> **TASK ITEM**: Among the records that follow, find the line with "left shoulder: (235, 361)" and the line with "left back paw: (215, 446)". Set down those lines and all lines between them exactly, without adding anything.

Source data
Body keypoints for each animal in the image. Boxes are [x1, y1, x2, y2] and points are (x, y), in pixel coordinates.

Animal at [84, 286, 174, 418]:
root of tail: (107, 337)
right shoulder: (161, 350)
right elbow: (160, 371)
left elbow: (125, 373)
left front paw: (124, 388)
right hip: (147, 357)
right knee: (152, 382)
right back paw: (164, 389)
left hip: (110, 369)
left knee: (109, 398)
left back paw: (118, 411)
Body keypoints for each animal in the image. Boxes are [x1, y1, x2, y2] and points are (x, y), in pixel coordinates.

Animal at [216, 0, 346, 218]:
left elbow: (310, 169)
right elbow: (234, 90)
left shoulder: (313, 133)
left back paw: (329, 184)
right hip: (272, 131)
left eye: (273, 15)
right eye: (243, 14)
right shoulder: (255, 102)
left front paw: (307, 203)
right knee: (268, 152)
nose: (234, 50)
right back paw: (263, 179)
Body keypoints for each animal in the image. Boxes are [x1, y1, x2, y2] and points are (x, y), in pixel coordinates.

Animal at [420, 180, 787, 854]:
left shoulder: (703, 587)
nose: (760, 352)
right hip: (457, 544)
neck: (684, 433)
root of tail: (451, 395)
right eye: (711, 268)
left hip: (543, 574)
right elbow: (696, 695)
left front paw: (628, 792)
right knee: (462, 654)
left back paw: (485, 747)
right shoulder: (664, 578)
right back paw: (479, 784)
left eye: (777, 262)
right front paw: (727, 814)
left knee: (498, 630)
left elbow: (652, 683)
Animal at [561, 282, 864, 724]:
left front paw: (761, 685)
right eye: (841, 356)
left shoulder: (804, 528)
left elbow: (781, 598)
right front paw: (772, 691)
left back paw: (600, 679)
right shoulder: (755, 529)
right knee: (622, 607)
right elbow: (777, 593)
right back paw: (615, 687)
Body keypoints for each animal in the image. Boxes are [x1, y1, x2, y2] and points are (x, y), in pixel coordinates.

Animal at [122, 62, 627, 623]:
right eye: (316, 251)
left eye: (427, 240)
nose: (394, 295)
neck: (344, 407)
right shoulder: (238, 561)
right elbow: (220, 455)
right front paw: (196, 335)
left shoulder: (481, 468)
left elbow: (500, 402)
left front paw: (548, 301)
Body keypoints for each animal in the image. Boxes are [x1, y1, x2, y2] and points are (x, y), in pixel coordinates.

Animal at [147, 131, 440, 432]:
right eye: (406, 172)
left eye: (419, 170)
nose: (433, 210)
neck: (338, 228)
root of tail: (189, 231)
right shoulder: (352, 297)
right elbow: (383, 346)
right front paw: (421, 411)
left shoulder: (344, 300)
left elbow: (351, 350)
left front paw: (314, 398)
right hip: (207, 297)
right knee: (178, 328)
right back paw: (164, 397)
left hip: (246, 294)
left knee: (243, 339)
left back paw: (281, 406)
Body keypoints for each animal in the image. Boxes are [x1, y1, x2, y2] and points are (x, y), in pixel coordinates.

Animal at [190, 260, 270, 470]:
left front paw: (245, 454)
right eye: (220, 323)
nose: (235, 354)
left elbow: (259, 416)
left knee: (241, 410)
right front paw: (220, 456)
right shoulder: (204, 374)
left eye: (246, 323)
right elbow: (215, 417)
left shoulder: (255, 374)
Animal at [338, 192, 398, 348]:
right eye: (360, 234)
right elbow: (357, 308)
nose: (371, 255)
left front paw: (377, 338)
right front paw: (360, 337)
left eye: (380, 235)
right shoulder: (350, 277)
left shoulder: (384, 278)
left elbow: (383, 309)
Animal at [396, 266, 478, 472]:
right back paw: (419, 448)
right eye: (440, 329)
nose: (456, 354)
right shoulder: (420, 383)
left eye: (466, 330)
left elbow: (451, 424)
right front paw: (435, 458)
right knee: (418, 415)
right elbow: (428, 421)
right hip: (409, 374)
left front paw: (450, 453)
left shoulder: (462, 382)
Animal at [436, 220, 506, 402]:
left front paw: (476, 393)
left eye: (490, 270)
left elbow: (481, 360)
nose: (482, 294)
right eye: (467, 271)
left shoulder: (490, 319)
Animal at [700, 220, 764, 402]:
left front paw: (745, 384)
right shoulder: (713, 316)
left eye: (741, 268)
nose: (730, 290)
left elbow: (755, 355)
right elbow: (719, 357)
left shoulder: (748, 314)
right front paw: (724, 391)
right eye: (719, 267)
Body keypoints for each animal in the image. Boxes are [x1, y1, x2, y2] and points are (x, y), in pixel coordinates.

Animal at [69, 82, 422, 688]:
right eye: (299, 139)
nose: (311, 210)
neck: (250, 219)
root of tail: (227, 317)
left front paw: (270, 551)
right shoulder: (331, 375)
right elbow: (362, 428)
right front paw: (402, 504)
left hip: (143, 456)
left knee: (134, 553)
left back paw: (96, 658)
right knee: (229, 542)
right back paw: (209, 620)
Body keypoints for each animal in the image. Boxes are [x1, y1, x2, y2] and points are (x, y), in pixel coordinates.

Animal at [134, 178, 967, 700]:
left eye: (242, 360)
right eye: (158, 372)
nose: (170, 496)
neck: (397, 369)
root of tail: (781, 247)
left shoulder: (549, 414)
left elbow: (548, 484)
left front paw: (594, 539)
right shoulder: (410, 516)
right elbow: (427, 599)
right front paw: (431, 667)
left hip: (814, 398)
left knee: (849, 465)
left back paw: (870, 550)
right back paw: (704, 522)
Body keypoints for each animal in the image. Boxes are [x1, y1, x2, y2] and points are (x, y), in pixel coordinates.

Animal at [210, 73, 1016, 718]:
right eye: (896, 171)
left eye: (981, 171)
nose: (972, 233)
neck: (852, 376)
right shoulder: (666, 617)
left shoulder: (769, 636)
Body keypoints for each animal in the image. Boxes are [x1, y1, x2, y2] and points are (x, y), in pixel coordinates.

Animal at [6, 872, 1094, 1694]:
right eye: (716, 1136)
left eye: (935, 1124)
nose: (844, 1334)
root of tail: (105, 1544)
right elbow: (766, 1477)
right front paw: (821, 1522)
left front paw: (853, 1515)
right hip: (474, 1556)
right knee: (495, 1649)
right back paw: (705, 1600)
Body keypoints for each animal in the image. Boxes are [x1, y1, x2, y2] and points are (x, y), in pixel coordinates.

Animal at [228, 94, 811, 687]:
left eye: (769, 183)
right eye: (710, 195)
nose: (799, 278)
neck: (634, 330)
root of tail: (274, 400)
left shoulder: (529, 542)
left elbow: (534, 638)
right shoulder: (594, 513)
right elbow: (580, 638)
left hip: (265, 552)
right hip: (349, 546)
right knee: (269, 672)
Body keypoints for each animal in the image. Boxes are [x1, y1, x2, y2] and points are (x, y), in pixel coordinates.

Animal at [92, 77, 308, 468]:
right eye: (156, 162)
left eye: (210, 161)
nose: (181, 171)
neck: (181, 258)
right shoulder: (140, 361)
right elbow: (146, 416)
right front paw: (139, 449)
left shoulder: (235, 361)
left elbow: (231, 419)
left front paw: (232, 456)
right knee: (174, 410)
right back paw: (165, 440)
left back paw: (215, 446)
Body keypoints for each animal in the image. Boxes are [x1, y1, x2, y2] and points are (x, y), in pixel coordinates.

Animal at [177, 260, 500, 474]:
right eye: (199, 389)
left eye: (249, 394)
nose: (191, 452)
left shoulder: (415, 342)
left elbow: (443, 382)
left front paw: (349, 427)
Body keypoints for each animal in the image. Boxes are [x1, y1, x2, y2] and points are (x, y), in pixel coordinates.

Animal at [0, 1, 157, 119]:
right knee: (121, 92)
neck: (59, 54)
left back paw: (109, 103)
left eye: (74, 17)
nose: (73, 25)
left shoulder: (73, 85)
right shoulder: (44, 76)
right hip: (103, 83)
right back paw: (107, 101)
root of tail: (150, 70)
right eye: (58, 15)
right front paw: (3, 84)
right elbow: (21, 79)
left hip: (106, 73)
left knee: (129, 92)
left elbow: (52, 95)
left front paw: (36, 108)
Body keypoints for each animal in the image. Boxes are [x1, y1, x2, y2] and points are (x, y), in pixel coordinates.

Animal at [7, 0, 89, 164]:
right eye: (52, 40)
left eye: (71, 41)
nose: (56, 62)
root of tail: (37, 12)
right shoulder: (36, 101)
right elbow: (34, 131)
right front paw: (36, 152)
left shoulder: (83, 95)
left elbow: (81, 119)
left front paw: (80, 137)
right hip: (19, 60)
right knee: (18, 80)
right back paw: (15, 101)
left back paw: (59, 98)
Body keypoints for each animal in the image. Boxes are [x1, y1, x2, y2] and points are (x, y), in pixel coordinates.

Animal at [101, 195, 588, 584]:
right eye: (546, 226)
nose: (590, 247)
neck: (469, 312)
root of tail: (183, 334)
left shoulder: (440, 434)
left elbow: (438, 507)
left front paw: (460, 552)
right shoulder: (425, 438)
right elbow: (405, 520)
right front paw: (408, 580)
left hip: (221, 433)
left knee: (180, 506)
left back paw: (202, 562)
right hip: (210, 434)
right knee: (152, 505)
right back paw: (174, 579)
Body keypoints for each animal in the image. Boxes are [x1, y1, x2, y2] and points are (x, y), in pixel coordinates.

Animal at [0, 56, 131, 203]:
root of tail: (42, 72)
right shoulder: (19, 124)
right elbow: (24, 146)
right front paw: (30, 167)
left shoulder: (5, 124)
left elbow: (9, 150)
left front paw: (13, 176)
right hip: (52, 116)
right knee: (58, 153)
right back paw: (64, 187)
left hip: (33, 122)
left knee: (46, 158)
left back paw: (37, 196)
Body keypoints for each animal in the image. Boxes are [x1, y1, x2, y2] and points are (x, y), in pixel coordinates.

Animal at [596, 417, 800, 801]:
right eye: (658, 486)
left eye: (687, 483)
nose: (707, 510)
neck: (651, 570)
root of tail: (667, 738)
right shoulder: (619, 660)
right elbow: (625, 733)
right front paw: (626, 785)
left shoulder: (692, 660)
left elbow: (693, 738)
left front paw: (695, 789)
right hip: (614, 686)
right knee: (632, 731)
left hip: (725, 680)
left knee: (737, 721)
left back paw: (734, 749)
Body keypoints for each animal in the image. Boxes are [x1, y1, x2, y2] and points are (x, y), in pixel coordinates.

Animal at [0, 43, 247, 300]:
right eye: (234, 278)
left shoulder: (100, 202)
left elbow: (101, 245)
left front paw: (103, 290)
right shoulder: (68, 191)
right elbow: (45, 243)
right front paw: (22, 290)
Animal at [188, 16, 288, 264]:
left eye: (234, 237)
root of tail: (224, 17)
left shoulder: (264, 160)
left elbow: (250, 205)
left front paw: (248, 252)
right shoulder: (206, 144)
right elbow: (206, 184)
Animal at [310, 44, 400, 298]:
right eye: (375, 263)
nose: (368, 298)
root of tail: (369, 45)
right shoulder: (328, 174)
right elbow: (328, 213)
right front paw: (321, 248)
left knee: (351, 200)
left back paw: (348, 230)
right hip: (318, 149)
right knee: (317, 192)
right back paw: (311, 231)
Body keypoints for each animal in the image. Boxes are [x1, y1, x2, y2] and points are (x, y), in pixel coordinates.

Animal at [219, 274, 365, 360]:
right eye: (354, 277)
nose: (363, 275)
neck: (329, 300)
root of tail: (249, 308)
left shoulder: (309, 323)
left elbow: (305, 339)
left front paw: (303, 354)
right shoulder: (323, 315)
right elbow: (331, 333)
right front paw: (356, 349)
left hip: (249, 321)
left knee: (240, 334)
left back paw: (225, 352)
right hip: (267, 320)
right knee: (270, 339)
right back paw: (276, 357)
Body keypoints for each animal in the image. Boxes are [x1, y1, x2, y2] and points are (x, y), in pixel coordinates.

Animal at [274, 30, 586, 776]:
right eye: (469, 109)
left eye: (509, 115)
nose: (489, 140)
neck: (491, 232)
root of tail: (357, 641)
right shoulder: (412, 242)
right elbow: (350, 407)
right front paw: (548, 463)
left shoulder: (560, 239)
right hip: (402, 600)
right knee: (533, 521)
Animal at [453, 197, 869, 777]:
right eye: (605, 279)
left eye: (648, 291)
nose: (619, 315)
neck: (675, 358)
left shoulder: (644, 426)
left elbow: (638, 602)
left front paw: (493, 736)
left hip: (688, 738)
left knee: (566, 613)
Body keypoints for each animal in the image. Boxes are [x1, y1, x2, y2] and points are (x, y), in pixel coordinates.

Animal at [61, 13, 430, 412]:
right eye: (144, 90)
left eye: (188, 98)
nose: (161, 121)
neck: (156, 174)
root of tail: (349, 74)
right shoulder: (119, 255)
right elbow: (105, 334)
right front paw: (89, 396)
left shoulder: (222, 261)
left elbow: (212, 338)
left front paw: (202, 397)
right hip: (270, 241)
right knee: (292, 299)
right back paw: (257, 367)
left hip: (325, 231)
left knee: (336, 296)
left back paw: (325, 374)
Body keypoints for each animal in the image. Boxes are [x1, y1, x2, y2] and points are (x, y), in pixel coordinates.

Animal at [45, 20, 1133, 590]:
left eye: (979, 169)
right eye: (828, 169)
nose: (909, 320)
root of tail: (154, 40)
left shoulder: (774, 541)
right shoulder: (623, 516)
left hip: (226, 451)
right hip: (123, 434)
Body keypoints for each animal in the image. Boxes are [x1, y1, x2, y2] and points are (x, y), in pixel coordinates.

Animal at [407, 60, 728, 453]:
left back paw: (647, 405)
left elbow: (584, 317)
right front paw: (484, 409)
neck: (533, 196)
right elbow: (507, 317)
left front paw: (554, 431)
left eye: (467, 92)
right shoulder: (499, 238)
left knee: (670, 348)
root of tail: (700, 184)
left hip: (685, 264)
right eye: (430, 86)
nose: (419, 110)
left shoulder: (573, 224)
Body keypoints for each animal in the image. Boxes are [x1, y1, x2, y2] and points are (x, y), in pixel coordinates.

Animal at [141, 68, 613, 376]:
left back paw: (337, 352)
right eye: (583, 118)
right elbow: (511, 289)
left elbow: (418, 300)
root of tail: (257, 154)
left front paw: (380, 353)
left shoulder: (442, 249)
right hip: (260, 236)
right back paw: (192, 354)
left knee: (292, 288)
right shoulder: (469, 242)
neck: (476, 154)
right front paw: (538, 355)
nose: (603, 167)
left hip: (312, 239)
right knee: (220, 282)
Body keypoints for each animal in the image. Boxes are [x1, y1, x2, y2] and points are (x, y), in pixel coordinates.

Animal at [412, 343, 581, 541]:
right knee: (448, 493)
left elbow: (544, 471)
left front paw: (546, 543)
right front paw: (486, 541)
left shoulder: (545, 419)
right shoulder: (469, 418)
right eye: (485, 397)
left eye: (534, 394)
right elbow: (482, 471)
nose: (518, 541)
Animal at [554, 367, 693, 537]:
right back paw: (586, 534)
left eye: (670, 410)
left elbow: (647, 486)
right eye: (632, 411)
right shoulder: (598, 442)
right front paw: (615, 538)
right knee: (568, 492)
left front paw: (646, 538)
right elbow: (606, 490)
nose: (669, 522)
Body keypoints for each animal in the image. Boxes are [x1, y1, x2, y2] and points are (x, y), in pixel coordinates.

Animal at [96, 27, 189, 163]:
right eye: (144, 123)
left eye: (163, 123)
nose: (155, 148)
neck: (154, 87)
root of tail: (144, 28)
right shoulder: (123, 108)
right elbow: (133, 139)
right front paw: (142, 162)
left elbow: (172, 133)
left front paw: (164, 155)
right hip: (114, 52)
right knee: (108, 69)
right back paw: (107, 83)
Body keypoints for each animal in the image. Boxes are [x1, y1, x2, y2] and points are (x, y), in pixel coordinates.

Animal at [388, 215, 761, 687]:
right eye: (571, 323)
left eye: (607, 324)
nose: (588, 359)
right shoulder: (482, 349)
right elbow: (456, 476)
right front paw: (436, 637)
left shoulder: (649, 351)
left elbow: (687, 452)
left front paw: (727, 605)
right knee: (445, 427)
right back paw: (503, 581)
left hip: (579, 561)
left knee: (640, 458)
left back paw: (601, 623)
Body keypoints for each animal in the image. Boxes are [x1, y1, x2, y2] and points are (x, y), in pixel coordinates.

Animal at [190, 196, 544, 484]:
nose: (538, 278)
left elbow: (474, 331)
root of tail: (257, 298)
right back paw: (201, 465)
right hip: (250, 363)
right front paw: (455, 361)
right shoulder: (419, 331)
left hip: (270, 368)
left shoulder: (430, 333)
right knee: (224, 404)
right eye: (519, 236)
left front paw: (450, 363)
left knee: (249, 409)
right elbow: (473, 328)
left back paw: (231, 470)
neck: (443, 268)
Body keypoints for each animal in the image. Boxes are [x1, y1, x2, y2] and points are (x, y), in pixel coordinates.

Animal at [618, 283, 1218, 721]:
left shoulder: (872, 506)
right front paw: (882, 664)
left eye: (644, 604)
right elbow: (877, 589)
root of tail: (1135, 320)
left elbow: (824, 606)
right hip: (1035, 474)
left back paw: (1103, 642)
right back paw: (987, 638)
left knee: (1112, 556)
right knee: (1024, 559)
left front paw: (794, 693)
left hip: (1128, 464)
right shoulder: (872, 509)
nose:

> **RESPONSE TO THE EXERCISE**:
left shoulder: (235, 361)
left elbow: (231, 419)
left front paw: (232, 456)
right knee: (174, 410)
right back paw: (165, 440)
left back paw: (215, 446)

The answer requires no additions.